Here are three reasons why I think it can, and one risk I see.
Buyback of large shares
Last March, the company announced a major share buyback program that it has already completed.
The company spent £500m buying back its own shares. That equates to just over 10% of its current market capitalization.
That doesn’t seem to have boosted the share price, which is only 2% higher than a year ago. But with fewer shares outstanding, the company can afford to pay the same dividend as before, or even a higher one, without costing as much.
Spending half a billion pounds on a buyback is a sign of strong confidence in management. If the company has enough extra cash to fund such a program, that increases my confidence in the safety of the dividend.
dividend policy
On top of that, the company has a dividend policy of maintaining or increasing its annual payout.
That is never guaranteed. But if management doesn’t comply, shareholders would express their discontent. That could lead to an executive losing his job.

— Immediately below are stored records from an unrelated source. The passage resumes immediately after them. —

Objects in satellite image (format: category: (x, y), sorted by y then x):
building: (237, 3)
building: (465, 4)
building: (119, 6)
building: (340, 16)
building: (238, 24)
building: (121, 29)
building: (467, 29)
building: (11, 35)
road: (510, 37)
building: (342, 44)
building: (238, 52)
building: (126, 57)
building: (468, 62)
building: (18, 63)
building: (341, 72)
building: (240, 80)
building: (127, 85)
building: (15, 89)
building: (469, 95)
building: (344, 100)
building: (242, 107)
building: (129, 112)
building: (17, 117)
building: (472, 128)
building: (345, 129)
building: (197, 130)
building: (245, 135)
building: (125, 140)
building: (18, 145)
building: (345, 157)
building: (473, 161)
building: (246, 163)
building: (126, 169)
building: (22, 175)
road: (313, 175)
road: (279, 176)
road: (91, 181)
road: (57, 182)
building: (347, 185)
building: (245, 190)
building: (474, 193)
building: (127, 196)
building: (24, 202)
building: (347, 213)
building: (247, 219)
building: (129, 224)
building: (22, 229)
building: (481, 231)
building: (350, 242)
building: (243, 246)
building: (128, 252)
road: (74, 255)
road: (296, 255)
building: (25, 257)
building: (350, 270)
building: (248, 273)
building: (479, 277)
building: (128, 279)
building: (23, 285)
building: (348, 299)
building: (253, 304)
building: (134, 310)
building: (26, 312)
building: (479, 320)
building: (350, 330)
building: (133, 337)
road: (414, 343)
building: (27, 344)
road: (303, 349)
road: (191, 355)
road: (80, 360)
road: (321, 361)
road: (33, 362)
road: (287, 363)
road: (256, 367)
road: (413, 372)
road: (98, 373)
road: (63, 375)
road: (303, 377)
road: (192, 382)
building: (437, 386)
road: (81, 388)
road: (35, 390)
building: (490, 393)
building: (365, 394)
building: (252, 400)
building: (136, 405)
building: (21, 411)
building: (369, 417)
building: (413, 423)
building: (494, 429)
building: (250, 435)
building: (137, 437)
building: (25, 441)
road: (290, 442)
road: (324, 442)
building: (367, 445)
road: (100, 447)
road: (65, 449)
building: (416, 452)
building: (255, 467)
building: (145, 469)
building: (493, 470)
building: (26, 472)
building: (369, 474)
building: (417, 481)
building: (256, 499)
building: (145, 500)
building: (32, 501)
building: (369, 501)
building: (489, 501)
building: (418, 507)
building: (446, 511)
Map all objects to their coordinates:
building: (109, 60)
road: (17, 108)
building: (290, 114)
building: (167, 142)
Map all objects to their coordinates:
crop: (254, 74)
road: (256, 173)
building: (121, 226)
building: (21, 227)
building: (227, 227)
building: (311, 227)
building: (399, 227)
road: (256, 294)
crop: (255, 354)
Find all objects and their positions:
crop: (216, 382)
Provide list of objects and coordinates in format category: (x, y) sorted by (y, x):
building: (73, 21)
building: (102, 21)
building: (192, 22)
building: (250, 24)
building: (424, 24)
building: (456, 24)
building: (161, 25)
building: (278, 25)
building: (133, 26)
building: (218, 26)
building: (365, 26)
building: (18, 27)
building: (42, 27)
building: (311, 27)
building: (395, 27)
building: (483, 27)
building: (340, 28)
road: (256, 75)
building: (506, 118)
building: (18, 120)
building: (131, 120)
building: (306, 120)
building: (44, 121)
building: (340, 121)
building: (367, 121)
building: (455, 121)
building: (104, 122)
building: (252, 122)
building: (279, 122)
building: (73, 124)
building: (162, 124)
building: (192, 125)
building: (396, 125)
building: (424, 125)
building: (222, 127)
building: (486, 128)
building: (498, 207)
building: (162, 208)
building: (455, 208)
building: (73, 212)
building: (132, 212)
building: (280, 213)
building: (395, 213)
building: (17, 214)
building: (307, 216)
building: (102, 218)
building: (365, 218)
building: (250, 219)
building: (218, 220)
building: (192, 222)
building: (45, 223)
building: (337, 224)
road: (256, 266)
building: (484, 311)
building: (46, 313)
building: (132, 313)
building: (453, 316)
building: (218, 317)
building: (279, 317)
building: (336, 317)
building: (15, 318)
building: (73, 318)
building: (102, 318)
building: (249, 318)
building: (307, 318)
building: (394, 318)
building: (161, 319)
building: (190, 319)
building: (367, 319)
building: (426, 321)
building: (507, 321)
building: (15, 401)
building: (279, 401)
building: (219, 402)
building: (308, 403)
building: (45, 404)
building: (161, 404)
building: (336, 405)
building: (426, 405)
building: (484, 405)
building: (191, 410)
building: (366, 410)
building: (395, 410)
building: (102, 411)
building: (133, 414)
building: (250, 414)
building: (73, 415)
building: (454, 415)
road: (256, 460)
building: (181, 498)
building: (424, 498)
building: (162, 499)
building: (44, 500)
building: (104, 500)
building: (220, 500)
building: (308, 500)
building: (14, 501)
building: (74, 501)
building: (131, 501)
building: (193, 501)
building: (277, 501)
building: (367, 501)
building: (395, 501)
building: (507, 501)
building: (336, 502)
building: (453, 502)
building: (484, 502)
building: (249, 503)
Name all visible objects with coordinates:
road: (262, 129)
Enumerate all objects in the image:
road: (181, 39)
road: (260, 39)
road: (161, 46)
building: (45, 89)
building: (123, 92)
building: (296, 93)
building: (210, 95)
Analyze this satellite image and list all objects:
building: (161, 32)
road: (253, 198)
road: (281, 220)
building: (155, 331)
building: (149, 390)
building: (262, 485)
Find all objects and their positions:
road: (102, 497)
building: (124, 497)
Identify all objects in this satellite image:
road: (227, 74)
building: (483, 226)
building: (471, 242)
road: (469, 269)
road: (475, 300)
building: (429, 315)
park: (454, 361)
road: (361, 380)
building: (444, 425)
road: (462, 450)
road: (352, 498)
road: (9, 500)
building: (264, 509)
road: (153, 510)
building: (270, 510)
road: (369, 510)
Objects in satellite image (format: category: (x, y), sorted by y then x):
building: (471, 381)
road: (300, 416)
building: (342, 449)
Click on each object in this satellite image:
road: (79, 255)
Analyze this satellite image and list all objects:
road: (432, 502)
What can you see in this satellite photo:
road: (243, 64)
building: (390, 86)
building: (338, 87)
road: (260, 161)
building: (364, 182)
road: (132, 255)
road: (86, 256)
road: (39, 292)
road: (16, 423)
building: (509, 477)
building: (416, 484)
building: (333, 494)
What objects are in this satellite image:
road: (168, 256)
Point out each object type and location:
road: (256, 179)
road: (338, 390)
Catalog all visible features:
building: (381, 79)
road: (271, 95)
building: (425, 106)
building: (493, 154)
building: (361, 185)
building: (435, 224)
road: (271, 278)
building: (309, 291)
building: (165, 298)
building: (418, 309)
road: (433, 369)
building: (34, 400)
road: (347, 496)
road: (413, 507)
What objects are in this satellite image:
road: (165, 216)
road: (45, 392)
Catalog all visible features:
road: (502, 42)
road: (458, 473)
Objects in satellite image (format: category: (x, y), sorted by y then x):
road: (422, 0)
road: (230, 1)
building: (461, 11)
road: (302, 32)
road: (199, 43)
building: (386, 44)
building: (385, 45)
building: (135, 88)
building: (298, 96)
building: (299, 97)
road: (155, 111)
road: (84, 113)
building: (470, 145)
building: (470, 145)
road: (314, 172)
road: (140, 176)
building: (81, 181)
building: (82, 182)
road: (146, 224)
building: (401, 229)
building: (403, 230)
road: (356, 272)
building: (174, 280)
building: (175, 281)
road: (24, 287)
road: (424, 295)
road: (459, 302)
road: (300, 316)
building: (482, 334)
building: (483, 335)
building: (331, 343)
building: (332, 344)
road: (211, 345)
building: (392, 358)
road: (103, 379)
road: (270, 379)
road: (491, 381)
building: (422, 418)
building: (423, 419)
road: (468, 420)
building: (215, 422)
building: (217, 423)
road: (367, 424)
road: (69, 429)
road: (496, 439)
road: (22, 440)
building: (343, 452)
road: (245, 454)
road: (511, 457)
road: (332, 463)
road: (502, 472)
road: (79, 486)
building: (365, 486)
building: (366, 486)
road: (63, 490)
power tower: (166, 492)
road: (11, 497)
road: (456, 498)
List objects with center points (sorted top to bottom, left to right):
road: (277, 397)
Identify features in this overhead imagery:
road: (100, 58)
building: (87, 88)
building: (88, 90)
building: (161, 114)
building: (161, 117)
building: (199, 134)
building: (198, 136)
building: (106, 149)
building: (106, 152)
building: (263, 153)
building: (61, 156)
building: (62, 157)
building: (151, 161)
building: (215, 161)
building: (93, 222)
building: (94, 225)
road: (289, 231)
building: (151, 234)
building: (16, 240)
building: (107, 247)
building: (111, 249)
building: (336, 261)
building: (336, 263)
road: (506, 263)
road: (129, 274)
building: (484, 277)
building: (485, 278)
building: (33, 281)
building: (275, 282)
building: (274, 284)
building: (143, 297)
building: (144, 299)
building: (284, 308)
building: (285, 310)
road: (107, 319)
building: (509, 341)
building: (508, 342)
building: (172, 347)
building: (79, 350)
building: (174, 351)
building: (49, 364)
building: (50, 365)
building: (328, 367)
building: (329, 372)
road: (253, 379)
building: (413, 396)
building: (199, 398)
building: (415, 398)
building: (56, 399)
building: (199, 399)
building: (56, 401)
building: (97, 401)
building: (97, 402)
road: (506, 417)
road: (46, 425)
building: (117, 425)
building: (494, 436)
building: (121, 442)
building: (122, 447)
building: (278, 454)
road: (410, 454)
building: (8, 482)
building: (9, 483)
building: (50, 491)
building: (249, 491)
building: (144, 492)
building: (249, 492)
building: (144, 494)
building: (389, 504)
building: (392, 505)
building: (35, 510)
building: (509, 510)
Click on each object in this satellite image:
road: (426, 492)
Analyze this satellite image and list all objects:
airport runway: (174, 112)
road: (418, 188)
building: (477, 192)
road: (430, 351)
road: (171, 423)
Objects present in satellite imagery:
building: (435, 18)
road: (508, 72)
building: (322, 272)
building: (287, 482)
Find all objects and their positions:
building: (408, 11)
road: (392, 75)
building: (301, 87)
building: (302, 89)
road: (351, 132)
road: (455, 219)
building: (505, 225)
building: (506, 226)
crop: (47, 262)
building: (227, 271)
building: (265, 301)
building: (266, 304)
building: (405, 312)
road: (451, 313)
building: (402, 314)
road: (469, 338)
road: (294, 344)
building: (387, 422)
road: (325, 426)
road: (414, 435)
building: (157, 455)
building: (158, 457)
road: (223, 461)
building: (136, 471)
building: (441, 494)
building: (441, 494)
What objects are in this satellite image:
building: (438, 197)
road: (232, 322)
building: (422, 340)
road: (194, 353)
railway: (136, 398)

Management understands the importance of this. In last year’s final results, he emphasized: “We also promised shareholders a stable or increasing dividend policy, and we have kept that promise during the pandemic.”.
So if the company doubts that it can keep paying according to policy, I would expect it to signal a change in dividend policy, like the homebuilder. Khaki did last year.
For now politics is politics. I think that suggests that management is confident that it can sustain the dividend.
Stock Price Support
Since he separated from Prudential In 2019, M&G has often felt like a loveless child.
Its share price is 7% lower now than it was then, despite the company offering one of the highest returns among members of the FTSE 100.
I think the performance helps support the stock price. If M&G’s dividend were to be cut, I would expect many income investors to drop it, and that could send the stock tumbling.
That alone makes me think that maintaining the dividend is high on management’s list of priorities.
A risk that I see
But the dividends need to be financed. Last year profit after tax was £92m, but paying dividends cost the company £466m.
Stock value fluctuations can mean asset managers see their reported earnings fall even when underlying business performance is strong. So for now, I’m not worried about dividend coverage and I plan to continue to hold my shares.
But I recognize that the dividend depends on the company successfully navigating risks like choppy markets. They could lead investors to withdraw funds and profits to fall.